The date and name inside the front covers claimed they had all been written eight hundred years ago by the same nun, a Sister Agnes.
Most of the journals’ contents were mundane to say the least. But in the journal with the first date, the one that dealt with the nun’s life before she entered the convent and shortly after, Sister Agnes had written that dragons really did exist.
At least she’d claimed they had existed eight hundred years ago.
The nun wrote that three of them had been living in the Highlands of Scotland at that time. And the reason the woman knew this was because she claimed the magnificent creatures had spared her life when her family and the other people who lived in the village near the dragons’ mountain had left her tied to a tree and naked as a sacrifice so that the magnificent beasts would take her and protect the villagers from other predators, men as well as animals.
Even more miraculously, the woman claimed they had all landed as dragons beside her, before they shifted into large and lethal-looking human warriors with swords strapped to their broad backs, which they had used to cut the strips of leather tethering her to the tree.
Instead of the killing or ravishing she’d feared would follow, those men had covered her nakedness with a cloak before flying her, once again as dragons, to a convent many miles away from her home in Scotland.
She’d written she had been taught to read and write there, which in turn had allowed her to write these journals of her life. Most especially, of the time she had met those Highland warriors who could shift into dragons.
Belle wasn’t sure about that last claim. It seemed a bittoofarfetched. But the dragon part she really wanted to believe and prove, if she could.
Aged twenty, she was in her third year of studying mythology at university, with the intention of teaching it once she had attained her initial degree and then going on to take a master’s degree. Possibly even a PhD.
Finding the journals, most especially the one that had also hinted at the general area where the dragons had been living eight hundred years ago, had offered the perfect opportunity for Belle to prepare and present a unique end-of-year paper. One she would hopefully be able to use later as the focus for her advanced degree.
The language in the journal was as archaic as the time Sister Agnes made those notations about. The writing was also very small, as if the nun had been trying to conserve paper. Which she perhaps had. Paper would have been scarce in the thirteenth century.
It had taken some time for Belle to translate enough of the tiny writing and to then go online and discover that the place Sister Agnes claimed the dragons had taken her to was now called the St. Francis convent, and it was situated in Worcestershire.
She’d contacted the Mother Superior immediately and been permitted to visit for an afternoon.
Once there, Belle had also been allowed to search through the convent’s records, after promising to take very good care of them.
From those often badly written records, Belle had been able to establish that there had been a Sister Agnes living in the convent at the time the journal claimed she had. Those internal records went further and revealed that Agnes had been Mother Superior of the convent from the age of forty until her death at the age of eighty-two.
There was nothing in those other records, written by a number of different nuns over the years, to ever indicate or imply that Sister Agnes had been in the least deranged.
Which must surely mean that the female sacrifice, who had later become a nun and in charge of a convent, must have at leastthoughtshe had been in the presence of real dragons.
Belle had hardly been able to restrain her excitement at the possibility of dragons having once existed. That those magnificent creatures weren’t a part of mythology at all, but had once been very real.
The nun’s claim that the dragons she had met had the ability to change into human men was something Belle was willing to overlook as the woman’s hysteria after thinking she was about to die.

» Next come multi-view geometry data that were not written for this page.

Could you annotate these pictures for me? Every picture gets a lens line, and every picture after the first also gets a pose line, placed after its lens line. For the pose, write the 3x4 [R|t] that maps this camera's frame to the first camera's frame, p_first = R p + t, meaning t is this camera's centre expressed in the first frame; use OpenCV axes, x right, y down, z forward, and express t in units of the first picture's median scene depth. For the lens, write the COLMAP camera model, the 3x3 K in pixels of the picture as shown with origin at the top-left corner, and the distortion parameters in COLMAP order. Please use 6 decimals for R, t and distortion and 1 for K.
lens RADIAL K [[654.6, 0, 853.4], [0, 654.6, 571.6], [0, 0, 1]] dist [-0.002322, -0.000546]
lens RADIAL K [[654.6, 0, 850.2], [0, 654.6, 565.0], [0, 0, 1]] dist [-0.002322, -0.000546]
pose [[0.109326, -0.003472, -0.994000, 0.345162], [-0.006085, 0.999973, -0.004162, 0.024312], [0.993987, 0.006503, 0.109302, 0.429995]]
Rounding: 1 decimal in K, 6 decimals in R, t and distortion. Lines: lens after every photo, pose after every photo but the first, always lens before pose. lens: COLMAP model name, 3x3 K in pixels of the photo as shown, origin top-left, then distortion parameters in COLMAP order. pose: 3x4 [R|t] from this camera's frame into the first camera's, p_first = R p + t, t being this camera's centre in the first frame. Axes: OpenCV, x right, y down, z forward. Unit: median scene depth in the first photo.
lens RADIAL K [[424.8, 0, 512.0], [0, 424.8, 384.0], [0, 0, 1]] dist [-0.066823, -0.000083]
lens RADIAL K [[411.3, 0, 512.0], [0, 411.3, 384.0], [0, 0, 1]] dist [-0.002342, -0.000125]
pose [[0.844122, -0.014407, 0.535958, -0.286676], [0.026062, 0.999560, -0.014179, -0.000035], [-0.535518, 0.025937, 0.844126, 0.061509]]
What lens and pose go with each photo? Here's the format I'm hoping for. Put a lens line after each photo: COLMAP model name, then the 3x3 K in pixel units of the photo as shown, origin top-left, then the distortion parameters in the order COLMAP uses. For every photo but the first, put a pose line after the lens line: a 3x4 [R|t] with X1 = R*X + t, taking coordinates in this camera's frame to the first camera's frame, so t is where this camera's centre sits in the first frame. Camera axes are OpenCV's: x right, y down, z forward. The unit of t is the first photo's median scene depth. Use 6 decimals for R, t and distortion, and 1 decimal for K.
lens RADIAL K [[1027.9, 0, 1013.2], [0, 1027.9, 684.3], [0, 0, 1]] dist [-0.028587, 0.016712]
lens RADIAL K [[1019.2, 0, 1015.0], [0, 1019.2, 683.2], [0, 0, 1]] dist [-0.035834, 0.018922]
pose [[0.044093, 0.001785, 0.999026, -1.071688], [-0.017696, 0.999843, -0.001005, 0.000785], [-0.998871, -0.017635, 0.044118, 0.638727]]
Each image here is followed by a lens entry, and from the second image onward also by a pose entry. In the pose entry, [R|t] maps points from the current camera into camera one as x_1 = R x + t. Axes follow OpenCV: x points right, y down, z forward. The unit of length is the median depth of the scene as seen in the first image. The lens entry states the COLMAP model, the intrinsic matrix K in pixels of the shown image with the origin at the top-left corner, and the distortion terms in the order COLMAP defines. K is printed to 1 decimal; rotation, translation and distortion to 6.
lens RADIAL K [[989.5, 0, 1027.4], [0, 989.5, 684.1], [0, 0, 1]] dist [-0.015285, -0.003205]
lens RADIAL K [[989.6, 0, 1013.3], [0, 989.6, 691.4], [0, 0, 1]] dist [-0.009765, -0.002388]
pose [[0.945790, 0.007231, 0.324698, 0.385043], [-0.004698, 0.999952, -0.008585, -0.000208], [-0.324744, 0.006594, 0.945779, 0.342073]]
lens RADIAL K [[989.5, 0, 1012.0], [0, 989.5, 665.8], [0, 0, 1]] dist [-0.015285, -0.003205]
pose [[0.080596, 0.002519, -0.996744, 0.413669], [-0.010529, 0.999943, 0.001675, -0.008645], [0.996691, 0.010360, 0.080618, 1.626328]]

Belle’s only interest was in finding evidence, any evidence, that would confirm dragons had once existed.
With that in mind, she had decided the next step would be to arrange for a visit to Scotland during her Easter break. The weather would, hopefully, be milder and the snow all melted by then.
Ben McGregor’s invitation for her and the other four students who shared their house to join him and his family in the Highlands for a traditional Scottish New Year had been fortuitous. Even more so when Belle discovered the McGregor family lived in one of the villages very near to where the nun had claimed to have been rescued by the dragons who could shift into men.
Belle had spent Christmas alone, as she usually did, having no family of her own to spend it with. After which, she’d excitedly boarded the train that would take her up into the Highlands for the New Year.
She’d brought that one journal with her, of course. She’d been carrying it around in her backpack since she’d managed to translate it and realized its importance.
To her, at least.
No doubt, if someone else had bought that box of books, they would have simply decided the journals were of no value and then thrown them out.
Her stay at the McGregors’ home hadn’t gone quite as smoothly as she had hoped it would.
After escaping the NewYear revelries the evening before, she had returned from using the bathroom down the hallway to find Ben stretched out on her bed waiting for her. He left her in no doubt he was expecting to share her bed for the night.
Something, once Belle had recovered from the shock, she had very quickly disabused him of.
She didn’t know him any better than the other two boys and two girls her fixed budget allowed her to share accommodation with. Ben had definitely never shown the slightest interest in her when they were in London. Not that he wasn’t good-looking, because he was, but the two of them had absolutely nothing in common.